* _DESCRIPTION OF THE TASK_:
Return every line below in which "germline" appears.

* _INFORMATION SUPPLIED_:
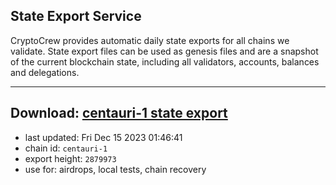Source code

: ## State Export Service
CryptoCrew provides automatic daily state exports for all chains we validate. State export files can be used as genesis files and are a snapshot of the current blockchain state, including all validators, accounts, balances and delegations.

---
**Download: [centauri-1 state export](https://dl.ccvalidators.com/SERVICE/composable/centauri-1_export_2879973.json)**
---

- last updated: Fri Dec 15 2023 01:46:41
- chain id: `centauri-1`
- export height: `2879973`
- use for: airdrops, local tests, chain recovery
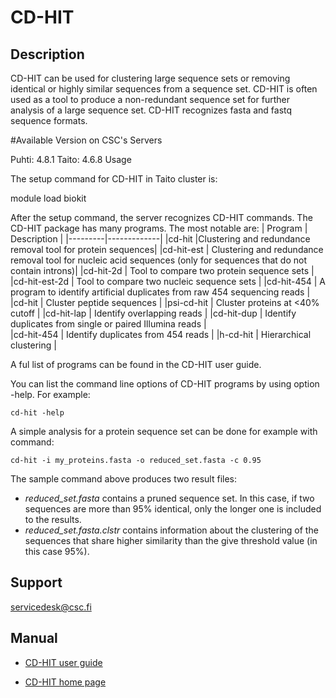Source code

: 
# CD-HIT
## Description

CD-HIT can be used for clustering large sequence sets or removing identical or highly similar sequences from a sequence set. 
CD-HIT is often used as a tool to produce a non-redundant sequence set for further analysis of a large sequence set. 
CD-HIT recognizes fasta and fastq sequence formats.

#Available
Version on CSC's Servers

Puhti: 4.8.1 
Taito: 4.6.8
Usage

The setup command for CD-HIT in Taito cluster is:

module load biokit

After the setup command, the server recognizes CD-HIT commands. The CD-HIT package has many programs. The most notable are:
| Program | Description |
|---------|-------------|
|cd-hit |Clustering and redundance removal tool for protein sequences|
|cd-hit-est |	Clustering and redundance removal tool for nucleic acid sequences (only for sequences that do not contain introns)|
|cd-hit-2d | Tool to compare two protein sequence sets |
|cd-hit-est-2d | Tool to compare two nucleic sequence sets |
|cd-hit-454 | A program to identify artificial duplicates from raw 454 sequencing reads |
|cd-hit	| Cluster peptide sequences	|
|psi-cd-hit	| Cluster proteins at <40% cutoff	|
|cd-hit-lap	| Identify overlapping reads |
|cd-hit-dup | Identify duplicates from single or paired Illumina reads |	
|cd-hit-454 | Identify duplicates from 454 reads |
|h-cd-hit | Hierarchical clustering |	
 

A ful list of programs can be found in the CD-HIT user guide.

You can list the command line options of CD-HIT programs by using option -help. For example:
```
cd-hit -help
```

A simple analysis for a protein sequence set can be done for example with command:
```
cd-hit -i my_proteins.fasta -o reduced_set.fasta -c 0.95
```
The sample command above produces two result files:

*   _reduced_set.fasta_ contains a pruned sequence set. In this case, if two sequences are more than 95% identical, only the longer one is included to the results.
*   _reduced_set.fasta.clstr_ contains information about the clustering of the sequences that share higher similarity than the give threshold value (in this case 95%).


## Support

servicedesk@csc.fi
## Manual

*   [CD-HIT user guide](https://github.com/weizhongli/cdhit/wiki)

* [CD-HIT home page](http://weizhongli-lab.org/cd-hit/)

--

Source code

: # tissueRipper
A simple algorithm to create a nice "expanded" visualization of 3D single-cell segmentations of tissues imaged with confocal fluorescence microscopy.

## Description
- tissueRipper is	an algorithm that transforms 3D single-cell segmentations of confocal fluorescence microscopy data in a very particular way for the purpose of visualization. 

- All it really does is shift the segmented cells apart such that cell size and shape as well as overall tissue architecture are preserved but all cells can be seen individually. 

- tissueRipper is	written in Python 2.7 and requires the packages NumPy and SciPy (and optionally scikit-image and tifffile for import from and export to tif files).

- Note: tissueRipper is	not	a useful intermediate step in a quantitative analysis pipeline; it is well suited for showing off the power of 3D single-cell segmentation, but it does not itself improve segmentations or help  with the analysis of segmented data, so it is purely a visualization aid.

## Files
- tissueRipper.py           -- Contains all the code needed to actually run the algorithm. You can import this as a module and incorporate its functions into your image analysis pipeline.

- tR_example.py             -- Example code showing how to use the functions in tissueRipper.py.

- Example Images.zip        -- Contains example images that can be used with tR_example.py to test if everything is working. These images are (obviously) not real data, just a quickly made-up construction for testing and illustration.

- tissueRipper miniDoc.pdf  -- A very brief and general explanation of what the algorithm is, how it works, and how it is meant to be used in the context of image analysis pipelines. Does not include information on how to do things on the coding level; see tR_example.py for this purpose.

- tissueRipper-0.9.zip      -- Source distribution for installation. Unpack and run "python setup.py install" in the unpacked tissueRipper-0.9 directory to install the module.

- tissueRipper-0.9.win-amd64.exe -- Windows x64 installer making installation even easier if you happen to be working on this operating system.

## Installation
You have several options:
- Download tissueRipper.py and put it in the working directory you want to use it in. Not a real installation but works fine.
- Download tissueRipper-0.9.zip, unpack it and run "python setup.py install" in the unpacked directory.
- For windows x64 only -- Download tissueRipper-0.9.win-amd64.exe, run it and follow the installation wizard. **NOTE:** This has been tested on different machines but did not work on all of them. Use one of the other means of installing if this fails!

---

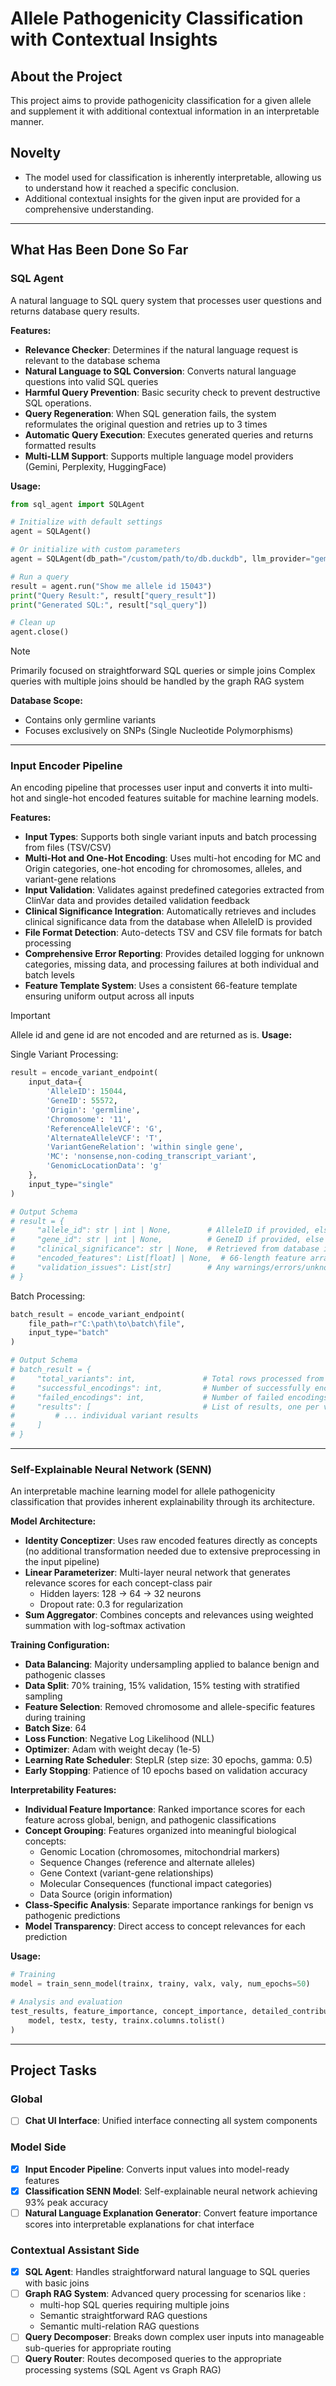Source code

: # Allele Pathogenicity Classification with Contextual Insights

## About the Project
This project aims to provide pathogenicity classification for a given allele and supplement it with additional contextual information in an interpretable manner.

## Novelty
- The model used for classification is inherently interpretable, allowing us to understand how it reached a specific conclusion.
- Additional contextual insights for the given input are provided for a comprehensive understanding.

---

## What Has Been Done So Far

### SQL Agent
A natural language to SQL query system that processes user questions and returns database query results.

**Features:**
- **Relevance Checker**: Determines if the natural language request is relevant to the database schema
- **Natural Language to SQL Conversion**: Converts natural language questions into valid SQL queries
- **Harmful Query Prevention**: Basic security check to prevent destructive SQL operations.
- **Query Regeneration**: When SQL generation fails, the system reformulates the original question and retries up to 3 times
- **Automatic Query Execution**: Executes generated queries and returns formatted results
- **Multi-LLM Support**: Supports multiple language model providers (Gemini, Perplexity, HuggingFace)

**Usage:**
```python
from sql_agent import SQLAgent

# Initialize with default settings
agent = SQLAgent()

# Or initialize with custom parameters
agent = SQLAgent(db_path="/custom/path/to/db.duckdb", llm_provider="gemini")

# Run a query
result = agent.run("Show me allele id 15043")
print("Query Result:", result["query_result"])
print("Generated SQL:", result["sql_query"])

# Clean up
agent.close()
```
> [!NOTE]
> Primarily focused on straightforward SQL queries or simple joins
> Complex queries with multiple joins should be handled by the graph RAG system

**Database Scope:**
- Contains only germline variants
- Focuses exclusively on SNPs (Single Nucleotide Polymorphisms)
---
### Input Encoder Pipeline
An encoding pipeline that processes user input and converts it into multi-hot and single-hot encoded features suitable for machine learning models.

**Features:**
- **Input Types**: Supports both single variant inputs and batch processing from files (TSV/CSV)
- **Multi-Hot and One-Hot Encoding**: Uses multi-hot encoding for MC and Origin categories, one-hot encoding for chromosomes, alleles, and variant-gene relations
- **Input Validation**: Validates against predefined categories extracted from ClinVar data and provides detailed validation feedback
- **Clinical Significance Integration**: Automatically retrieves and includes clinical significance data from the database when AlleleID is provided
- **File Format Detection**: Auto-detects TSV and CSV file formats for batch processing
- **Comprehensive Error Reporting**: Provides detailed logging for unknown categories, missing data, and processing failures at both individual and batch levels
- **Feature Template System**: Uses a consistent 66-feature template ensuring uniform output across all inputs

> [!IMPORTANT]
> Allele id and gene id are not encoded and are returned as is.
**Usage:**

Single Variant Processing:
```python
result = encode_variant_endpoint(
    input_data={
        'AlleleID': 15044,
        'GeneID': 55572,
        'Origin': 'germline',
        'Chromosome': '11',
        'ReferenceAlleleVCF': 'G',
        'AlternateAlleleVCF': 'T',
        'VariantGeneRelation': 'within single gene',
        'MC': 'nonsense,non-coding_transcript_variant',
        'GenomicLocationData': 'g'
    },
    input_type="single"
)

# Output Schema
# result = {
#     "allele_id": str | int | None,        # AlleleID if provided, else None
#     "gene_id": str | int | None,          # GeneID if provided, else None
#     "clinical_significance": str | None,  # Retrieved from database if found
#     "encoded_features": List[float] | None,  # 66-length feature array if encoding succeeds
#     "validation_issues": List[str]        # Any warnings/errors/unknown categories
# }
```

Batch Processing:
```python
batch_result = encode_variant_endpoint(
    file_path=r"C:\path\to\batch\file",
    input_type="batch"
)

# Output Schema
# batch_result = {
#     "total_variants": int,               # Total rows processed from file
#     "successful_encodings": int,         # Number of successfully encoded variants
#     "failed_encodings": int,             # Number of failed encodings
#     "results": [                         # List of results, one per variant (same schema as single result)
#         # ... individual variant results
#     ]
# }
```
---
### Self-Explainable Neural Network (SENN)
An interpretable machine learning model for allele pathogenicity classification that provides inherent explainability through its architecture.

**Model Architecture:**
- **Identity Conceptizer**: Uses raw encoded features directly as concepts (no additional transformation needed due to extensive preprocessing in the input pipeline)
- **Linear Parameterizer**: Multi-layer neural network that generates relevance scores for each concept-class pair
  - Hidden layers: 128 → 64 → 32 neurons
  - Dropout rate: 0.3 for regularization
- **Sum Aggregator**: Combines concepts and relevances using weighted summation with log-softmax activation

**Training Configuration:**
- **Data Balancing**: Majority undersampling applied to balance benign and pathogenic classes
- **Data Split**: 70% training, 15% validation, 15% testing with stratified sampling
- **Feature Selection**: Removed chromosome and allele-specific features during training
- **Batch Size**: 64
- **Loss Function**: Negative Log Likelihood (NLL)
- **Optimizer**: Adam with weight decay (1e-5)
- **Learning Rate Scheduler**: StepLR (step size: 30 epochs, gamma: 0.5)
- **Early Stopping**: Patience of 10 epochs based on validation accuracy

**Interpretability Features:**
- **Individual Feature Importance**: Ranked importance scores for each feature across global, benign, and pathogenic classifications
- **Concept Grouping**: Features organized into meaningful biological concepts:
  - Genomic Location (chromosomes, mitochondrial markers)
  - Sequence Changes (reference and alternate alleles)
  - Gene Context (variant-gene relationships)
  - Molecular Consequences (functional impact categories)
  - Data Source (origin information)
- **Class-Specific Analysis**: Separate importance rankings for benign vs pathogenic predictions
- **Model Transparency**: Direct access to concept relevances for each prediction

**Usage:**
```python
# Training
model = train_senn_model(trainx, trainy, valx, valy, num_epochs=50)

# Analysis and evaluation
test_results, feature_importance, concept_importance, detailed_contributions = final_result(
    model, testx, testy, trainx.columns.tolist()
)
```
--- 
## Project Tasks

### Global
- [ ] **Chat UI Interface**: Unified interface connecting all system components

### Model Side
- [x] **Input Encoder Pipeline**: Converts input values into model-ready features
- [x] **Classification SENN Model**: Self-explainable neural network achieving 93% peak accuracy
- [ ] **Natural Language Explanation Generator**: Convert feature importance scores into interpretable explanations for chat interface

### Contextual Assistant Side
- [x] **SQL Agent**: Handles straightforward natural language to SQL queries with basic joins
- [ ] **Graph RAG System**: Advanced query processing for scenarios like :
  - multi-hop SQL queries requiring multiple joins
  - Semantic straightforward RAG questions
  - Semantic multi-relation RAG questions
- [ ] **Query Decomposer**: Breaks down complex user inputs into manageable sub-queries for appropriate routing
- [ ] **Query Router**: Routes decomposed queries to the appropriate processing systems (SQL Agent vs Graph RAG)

* _EXERCISE OUTPUT_:
- Contains only germline variants
        'Origin': 'germline',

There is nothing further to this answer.